Fontes revelam envio de navios de guerra dos EUA à costa da Venezuela

Três destróieres e 4 mil militares reforçam combate a cartéis de drogas no Caribe

A ação integra a estratégia do governo de Donald Trump

A ação integra a estratégia do governo de Donald Trump | Mandel Ngan/AFP/Agência Brasil

Fontes norte-americanas afirmaram que, nas próximas 36 horas, três destróieres equipados com mísseis guiados devem chegar à costa da Venezuela como parte de uma operação para enfrentar os cartéis de drogas que atuam na América Latina. 

A ação integra a estratégia do governo de Donald Trump, que prioriza a repressão a organizações criminosas internacionais.

As mesmas fontes informaram que o contingente deslocado envolve cerca de 4 mil marinheiros e fuzileiros navais. 

Além dos destróieres, o envio incluirá aviões de vigilância P-8, outras embarcações e pelo menos um submarino de ataque, todos posicionados para atuar em águas e espaço aéreo internacionais.

A dimensão do envio

Segundo fontes, os destróieres USS Gravely, USS Jason Dunham e USS Sampson estão entre os principais recursos militares envolvidos. 

A presença dessas embarcações amplia a capacidade de inteligência e monitoramento, mas também pode servir como plataforma para ataques direcionados, caso seja tomada essa decisão.
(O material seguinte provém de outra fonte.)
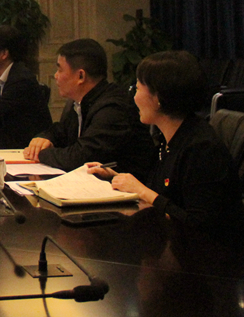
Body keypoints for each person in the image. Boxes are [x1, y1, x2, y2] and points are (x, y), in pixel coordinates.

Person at [89, 51, 244, 244]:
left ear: (159, 97)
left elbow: (199, 226)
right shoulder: (170, 138)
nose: (134, 97)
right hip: (175, 244)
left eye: (137, 88)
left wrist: (143, 191)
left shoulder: (201, 149)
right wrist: (115, 176)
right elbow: (164, 191)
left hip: (210, 255)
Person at [23, 39, 156, 178]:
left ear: (81, 76)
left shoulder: (112, 108)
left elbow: (80, 158)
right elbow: (60, 131)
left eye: (60, 69)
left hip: (127, 188)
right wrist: (44, 138)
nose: (56, 76)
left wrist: (40, 153)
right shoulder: (82, 101)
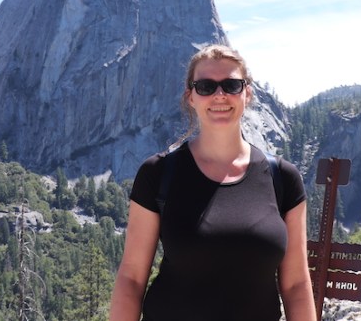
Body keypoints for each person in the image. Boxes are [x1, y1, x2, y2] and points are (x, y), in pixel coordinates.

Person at [110, 44, 316, 321]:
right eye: (206, 86)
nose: (220, 95)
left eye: (231, 85)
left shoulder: (283, 178)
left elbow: (296, 286)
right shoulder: (158, 173)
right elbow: (131, 279)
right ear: (191, 96)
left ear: (247, 93)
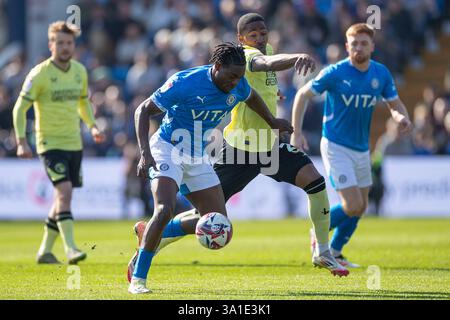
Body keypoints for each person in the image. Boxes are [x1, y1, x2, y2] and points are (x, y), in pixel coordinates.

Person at [129, 13, 349, 281]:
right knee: (207, 216)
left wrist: (273, 104)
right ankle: (155, 235)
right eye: (252, 35)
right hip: (239, 150)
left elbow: (254, 91)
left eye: (263, 33)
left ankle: (323, 250)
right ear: (241, 39)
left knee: (315, 183)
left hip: (268, 145)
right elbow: (264, 64)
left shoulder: (262, 52)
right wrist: (296, 58)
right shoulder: (245, 56)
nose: (259, 39)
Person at [128, 42, 294, 294]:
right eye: (231, 76)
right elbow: (143, 110)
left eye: (239, 77)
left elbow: (251, 97)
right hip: (167, 148)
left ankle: (149, 233)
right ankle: (139, 280)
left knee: (218, 222)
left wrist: (272, 121)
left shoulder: (238, 84)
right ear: (216, 67)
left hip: (196, 156)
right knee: (164, 210)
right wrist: (144, 153)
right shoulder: (185, 81)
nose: (234, 82)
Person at [290, 23, 413, 267]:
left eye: (363, 43)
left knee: (362, 206)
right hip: (336, 146)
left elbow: (395, 104)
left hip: (361, 148)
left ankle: (335, 251)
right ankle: (318, 231)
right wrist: (296, 133)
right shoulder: (335, 73)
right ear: (347, 46)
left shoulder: (381, 74)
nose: (358, 47)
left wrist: (401, 117)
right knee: (352, 204)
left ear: (372, 47)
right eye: (353, 43)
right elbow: (302, 95)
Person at [12, 21, 105, 265]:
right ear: (51, 44)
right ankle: (71, 248)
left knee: (61, 198)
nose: (65, 47)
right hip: (49, 142)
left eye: (69, 43)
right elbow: (19, 108)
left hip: (74, 142)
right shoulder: (39, 74)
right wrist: (21, 141)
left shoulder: (79, 72)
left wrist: (93, 125)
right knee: (63, 192)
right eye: (60, 43)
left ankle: (44, 251)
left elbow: (83, 103)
O processo de deslocamento e atuação está previsto para durar vários meses.

Reações e contexto

O governo venezuelano não respondeu oficialmente sobre o envio da frota, mas o presidente Nicolás Maduro afirmou em discurso que o país defenderá seus territórios marítimos, aéreos e terrestres diante do que classificou como uma ameaça de um império em declínio.

Fontes também destacaram que, nos últimos meses, os Estados Unidos já haviam enviado navios de guerra à região como parte da ofensiva contra o tráfico de drogas e para reforçar a segurança das fronteiras. 

Em fevereiro, cartéis como o de Sinaloa, no México, e o grupo criminoso venezuelano Tren de Aragua foram designados como organizações terroristas globais pelos EUA.

Com essa nova movimentação, os militares norte-americanos ampliam a vigilância contra grupos de tráfico internacional, em uma ação que combina repressão ao crime organizado com a tentativa de conter fluxos migratórios em direção ao território americano.